Como se sabe, los ventiladores son de suma importancia en el tratamiento de pacientes graves que requieren de asistencia para poder respirar, por lo cual son la diferencia entre la vida y la muerte de docenas de personas que son atendidas en diferentes nosocomios del estado.

De regreso al Congreso del Estado, este lunes hubo nota, ya que el Coordinador de los diputados de Acción Nacional Gildardo Real Ramírez, junto con el regidor del PAN Rafael Delgadillo y el presidente del PAN en Cajeme Carlos Castro Franco, interpusieron solicitud de juicio político en contra del alcalde de dicho municipio, Sergio Pablo Mariscal.

Alegan actos de ingobernabilidad y reiteradas omisiones de parte del munícipe por su negativa a convocar a sesiones de Cabildo, así como inoperatividad de programas sociales destinados a la atención de la ciudadanía afectada por la pandemia del covid-19, en virtud de que el ejercicio de recursos de dichos programas requiere aprobación del cuerpo de regidores.

El PAN demanda juicio político contra alcalde de Cajeme

Falta de transparencia, ejercicio discrecional de recursos de la comuna y la evidente imposibilidad del alcalde para velar por los intereses de los cajemenses, son las causales con las que se fundamenta la demanda de juicio político, tocándole recibir el documento al Oficial Mayor, José Angel Barrios.

Pues mientras eso ocurría en Hermosillo, allá en Ciudad Obregón, una brigada de OOMAPAS con cámara de video en ristre y manejo tendencioso y difamatorio en redes, cortó el suministro de agua potable a dos domicilios propiedad del exalcalde de ese municipio, Faustino Félix Escalante, con el agregado que de forma mañosa le echaron la perrada encima a su hijo, el también exalcalde Faustino Félix Chávez.

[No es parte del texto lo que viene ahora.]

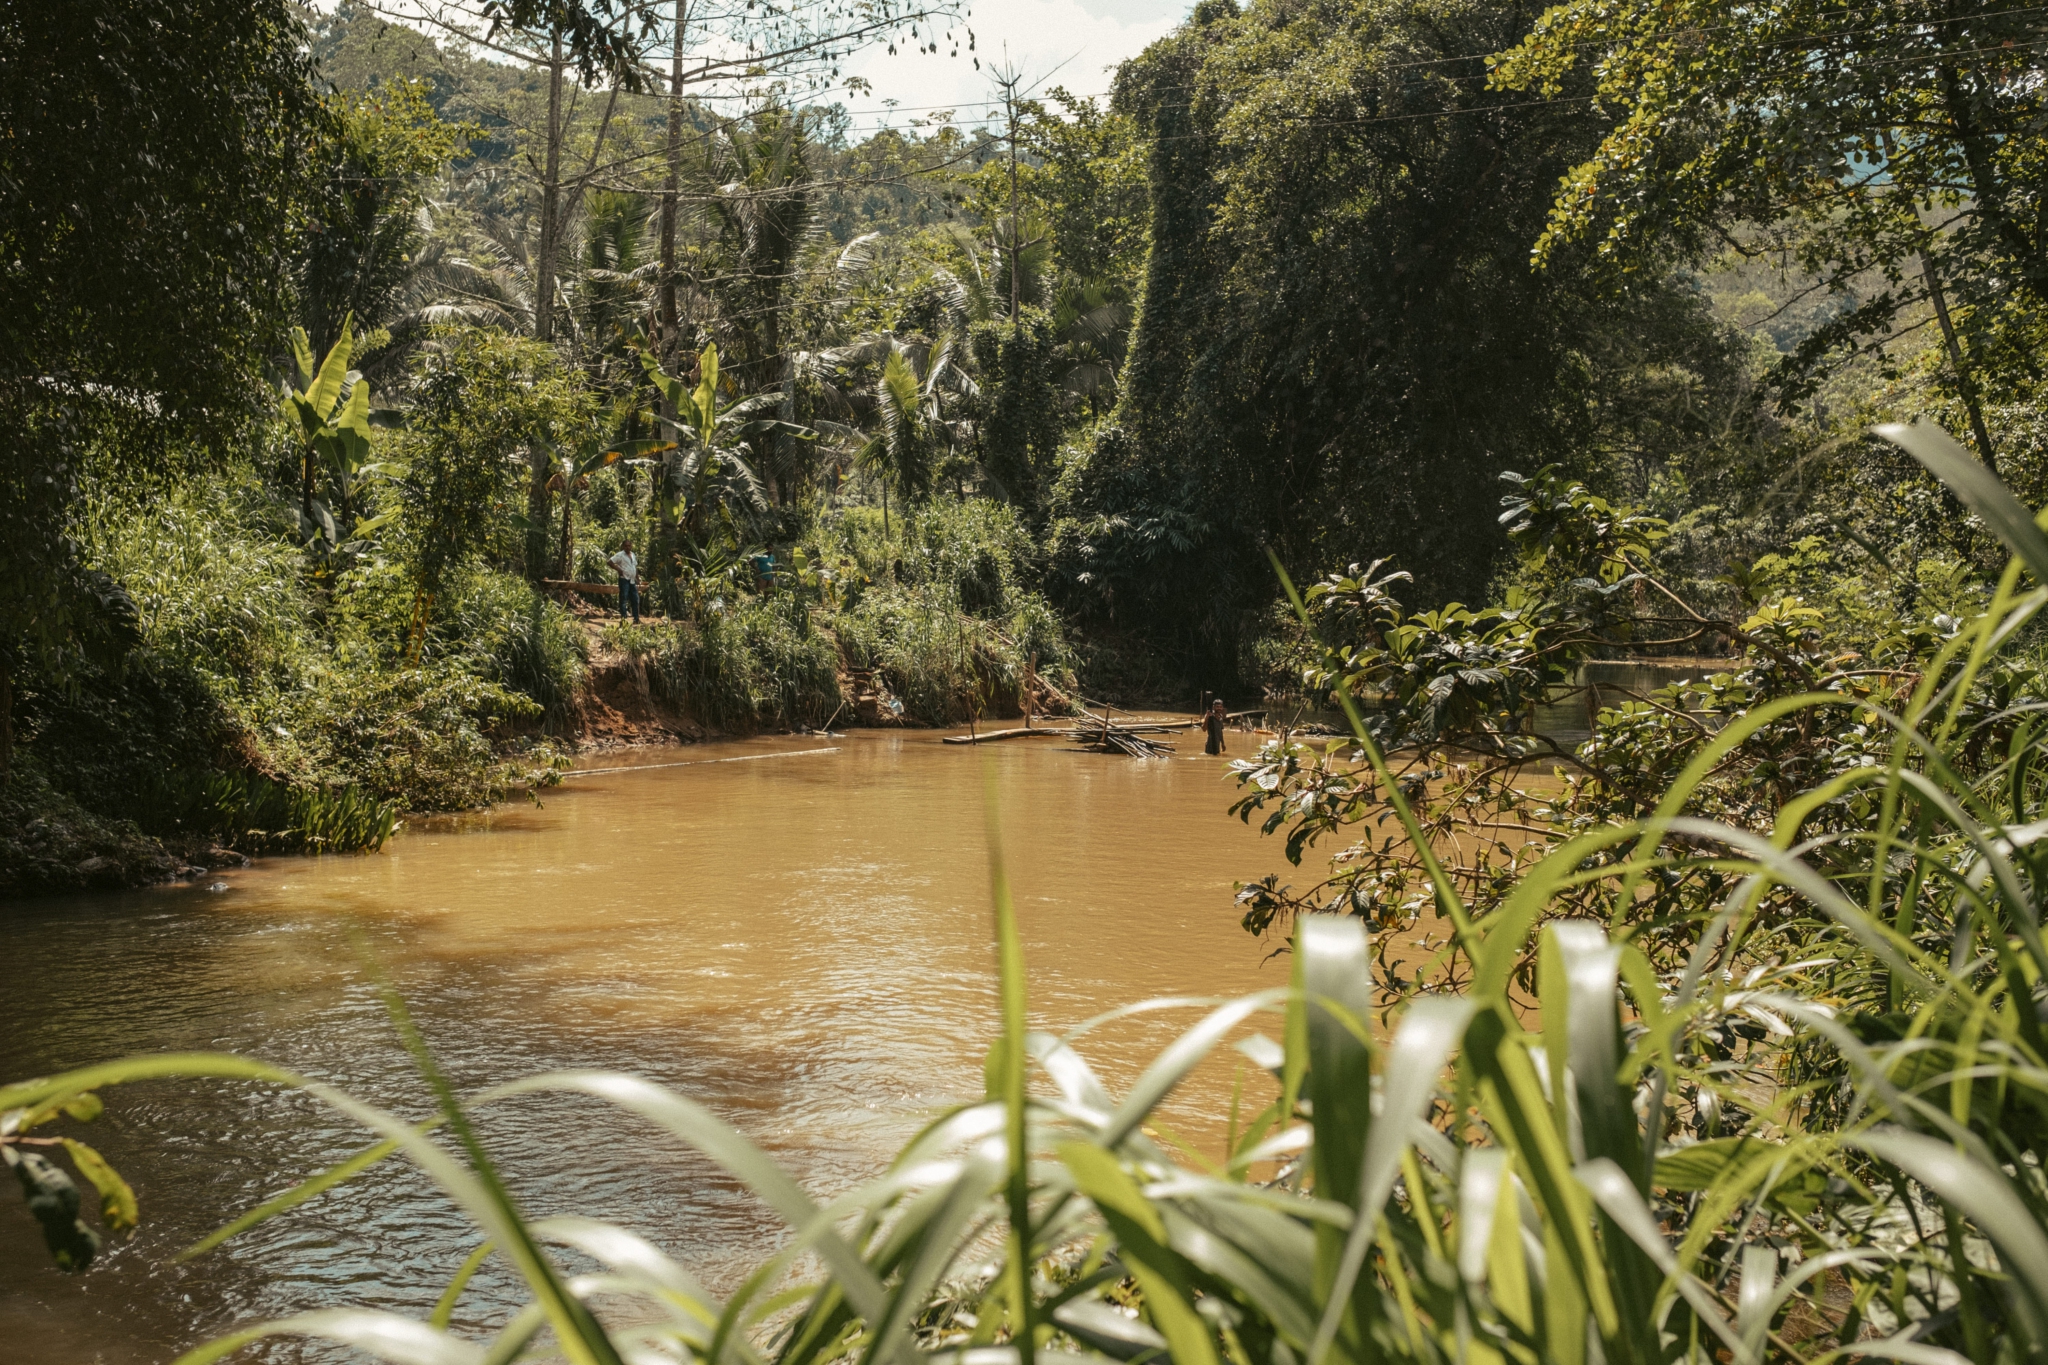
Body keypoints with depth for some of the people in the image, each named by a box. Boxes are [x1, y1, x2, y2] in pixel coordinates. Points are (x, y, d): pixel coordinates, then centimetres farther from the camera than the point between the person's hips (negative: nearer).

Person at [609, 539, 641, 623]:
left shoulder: (632, 555, 16)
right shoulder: (620, 555, -6)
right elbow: (610, 562, -13)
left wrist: (638, 579, 19)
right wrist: (619, 569, -16)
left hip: (632, 581, 7)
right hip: (624, 580, -7)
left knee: (635, 599, 9)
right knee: (623, 600, -6)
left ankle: (636, 619, 17)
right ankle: (623, 618, -4)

El Tinito no es ningún dejado y de volada reaccionó calificando como ruin el manejo de los empleados de OOMAPAS por festinar el corte de servicio aludido, además de recriminarle al mismo alcalde dicha actuación de sus subordinados, con la aclaración expresa que desde luego está de acuerdo en que se apliquen cortes a usuarios morosos.

Y por fin, el más aguerrido opositor del uso del cubrebocas, el subsecretario de salud, Hugo López Gatell, aceptó la utilidad del cubrebocas como medida auxiliar para evitar la transmisión del virus del Covid-19, cuando apenas hace pocos días decía todo lo contrario.

Hugo López Gatell. ¿No que no?

Ah, pero dicha utilidad se debe a que estamos en tránsito a la llamada nueva normalidad, como si antes esa propagación hubiera sido distinta, aunque entendemos el origen de las resistencias de todo este tiempo del funcionario federal: es que a su patrón, el presidente, no le gusta utilizar cubrebocas y tampoco gel antibacterial.

No hay que olvidar que entre las restricciones de la Jornada Nacional de la Sana Distancia, estaba no celebrar reuniones con una asistencia mayor de cinco mil personas, y es que al anunciarse dicha estrategia el 23 de marzo pasado, López Obrador se mantenía en giras de trabajo y requería de multitudes para alimentar su insaciable ego y López Gatell le satisfizo el deseo a costa de sabe cuántos contagiados y muertos.